- [What you should do]
Copy out every line of the material below, word for word, in its original order.

********

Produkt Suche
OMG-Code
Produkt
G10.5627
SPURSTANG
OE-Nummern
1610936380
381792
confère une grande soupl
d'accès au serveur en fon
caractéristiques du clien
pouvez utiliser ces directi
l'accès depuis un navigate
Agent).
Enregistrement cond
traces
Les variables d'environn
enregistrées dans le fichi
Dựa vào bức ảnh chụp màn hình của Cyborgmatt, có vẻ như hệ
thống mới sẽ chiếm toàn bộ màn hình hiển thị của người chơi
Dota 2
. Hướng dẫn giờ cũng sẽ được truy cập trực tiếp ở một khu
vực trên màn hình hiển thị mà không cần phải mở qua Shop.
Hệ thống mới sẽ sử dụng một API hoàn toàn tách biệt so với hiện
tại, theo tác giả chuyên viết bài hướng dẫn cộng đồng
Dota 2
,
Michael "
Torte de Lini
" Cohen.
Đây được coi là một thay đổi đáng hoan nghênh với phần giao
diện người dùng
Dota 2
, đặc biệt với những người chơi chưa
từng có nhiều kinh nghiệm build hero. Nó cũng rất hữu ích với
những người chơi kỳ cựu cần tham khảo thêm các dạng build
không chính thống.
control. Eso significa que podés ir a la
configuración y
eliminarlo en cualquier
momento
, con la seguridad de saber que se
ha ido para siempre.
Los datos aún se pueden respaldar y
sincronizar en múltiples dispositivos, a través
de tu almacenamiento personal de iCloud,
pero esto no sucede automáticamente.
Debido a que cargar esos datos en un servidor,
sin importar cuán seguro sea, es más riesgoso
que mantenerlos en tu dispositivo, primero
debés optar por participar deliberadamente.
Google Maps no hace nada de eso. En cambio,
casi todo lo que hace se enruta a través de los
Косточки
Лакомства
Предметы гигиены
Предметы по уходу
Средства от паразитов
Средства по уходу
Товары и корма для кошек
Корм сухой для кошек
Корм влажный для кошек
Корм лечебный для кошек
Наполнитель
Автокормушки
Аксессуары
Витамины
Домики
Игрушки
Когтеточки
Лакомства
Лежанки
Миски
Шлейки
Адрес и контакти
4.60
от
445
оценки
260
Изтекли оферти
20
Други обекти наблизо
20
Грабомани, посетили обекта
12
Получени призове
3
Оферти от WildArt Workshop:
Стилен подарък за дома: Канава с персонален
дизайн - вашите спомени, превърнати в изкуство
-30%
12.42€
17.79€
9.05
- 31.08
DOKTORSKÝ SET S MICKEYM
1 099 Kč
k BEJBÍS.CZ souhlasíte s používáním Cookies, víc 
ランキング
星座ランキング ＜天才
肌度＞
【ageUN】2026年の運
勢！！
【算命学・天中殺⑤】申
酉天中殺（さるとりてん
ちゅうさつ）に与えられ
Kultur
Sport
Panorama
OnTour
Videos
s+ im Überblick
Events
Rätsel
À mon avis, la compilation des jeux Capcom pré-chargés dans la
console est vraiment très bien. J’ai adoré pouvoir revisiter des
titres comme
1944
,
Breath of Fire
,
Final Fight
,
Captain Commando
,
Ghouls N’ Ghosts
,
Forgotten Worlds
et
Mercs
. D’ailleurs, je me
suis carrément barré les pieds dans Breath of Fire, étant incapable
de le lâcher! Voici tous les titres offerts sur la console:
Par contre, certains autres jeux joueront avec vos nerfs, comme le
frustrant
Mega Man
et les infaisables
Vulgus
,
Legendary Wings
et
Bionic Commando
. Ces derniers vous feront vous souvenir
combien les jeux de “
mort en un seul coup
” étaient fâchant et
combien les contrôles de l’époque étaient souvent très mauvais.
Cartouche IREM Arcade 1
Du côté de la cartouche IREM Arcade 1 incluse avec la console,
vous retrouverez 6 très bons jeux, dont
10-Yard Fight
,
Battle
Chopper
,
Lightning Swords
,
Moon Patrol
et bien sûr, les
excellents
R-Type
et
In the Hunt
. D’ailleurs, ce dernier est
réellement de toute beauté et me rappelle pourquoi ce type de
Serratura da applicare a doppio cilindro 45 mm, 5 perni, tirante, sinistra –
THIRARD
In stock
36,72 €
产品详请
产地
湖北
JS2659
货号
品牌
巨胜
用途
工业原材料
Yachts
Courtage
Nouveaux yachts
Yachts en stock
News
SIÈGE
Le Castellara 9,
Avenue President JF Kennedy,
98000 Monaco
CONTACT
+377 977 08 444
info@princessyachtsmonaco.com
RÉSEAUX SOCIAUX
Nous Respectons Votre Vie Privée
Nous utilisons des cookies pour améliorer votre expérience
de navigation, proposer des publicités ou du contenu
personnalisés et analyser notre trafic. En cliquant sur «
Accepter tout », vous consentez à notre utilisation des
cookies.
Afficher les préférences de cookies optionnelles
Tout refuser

********

- [Finished task]
Produkt Suche
OMG-Code
Produkt
G10.5627
SPURSTANG
OE-Nummern
1610936380
381792
confère une grande soupl
d'accès au serveur en fon
caractéristiques du clien
pouvez utiliser ces directi
l'accès depuis un navigate
Agent).
Enregistrement cond
traces
Les variables d'environn
enregistrées dans le fichi
Dựa vào bức ảnh chụp màn hình của Cyborgmatt, có vẻ như hệ
thống mới sẽ chiếm toàn bộ màn hình hiển thị của người chơi
Dota 2
. Hướng dẫn giờ cũng sẽ được truy cập trực tiếp ở một khu
vực trên màn hình hiển thị mà không cần phải mở qua Shop.
Hệ thống mới sẽ sử dụng một API hoàn toàn tách biệt so với hiện
tại, theo tác giả chuyên viết bài hướng dẫn cộng đồng
Dota 2
,
Michael "
Torte de Lini
" Cohen.
Đây được coi là một thay đổi đáng hoan nghênh với phần giao
diện người dùng
Dota 2
, đặc biệt với những người chơi chưa
từng có nhiều kinh nghiệm build hero. Nó cũng rất hữu ích với
những người chơi kỳ cựu cần tham khảo thêm các dạng build
không chính thống.
control. Eso significa que podés ir a la
configuración y
eliminarlo en cualquier
momento
, con la seguridad de saber que se
ha ido para siempre.
Los datos aún se pueden respaldar y
sincronizar en múltiples dispositivos, a través
de tu almacenamiento personal de iCloud,
pero esto no sucede automáticamente.
Debido a que cargar esos datos en un servidor,
sin importar cuán seguro sea, es más riesgoso
que mantenerlos en tu dispositivo, primero
debés optar por participar deliberadamente.
Google Maps no hace nada de eso. En cambio,
casi todo lo que hace se enruta a través de los
Косточки
Лакомства
Предметы гигиены
Предметы по уходу
Средства от паразитов
Средства по уходу
Товары и корма для кошек
Корм сухой для кошек
Корм влажный для кошек
Корм лечебный для кошек
Наполнитель
Автокормушки
Аксессуары
Витамины
Домики
Игрушки
Когтеточки
Лакомства
Лежанки
Миски
Шлейки
Адрес и контакти
4.60
от
445
оценки
260
Изтекли оферти
20
Други обекти наблизо
20
Грабомани, посетили обекта
12
Получени призове
3
Оферти от WildArt Workshop:
Стилен подарък за дома: Канава с персонален
дизайн - вашите спомени, превърнати в изкуство
-30%
12.42€
17.79€
9.05
- 31.08
DOKTORSKÝ SET S MICKEYM
1 099 Kč
k BEJBÍS.CZ souhlasíte s používáním Cookies, víc 
ランキング
星座ランキング ＜天才
肌度＞
【ageUN】2026年の運
勢！！
【算命学・天中殺⑤】申
酉天中殺（さるとりてん
ちゅうさつ）に与えられ
Kultur
Sport
Panorama
OnTour
Videos
s+ im Überblick
Events
Rätsel
À mon avis, la compilation des jeux Capcom pré-chargés dans la
console est vraiment très bien. J’ai adoré pouvoir revisiter des
titres comme
1944
,
Breath of Fire
,
Final Fight
,
Captain Commando
,
Ghouls N’ Ghosts
,
Forgotten Worlds
et
Mercs
. D’ailleurs, je me
suis carrément barré les pieds dans Breath of Fire, étant incapable
de le lâcher! Voici tous les titres offerts sur la console:
Par contre, certains autres jeux joueront avec vos nerfs, comme le
frustrant
Mega Man
et les infaisables
Vulgus
,
Legendary Wings
et
Bionic Commando
. Ces derniers vous feront vous souvenir
combien les jeux de “
mort en un seul coup
” étaient fâchant et
combien les contrôles de l’époque étaient souvent très mauvais.
Cartouche IREM Arcade 1
Du côté de la cartouche IREM Arcade 1 incluse avec la console,
vous retrouverez 6 très bons jeux, dont
10-Yard Fight
,
Battle
Chopper
,
Lightning Swords
,
Moon Patrol
et bien sûr, les
excellents
R-Type
et
In the Hunt
. D’ailleurs, ce dernier est
réellement de toute beauté et me rappelle pourquoi ce type de
Serratura da applicare a doppio cilindro 45 mm, 5 perni, tirante, sinistra –
THIRARD
In stock
36,72 €
产品详请
产地
湖北
JS2659
货号
品牌
巨胜
用途
工业原材料
Yachts
Courtage
Nouveaux yachts
Yachts en stock
News
SIÈGE
Le Castellara 9,
Avenue President JF Kennedy,
98000 Monaco
CONTACT
+377 977 08 444
info@princessyachtsmonaco.com
RÉSEAUX SOCIAUX
Nous Respectons Votre Vie Privée
Nous utilisons des cookies pour améliorer votre expérience
de navigation, proposer des publicités ou du contenu
personnalisés et analyser notre trafic. En cliquant sur «
Accepter tout », vous consentez à notre utilisation des
cookies.
Afficher les préférences de cookies optionnelles
Tout refuser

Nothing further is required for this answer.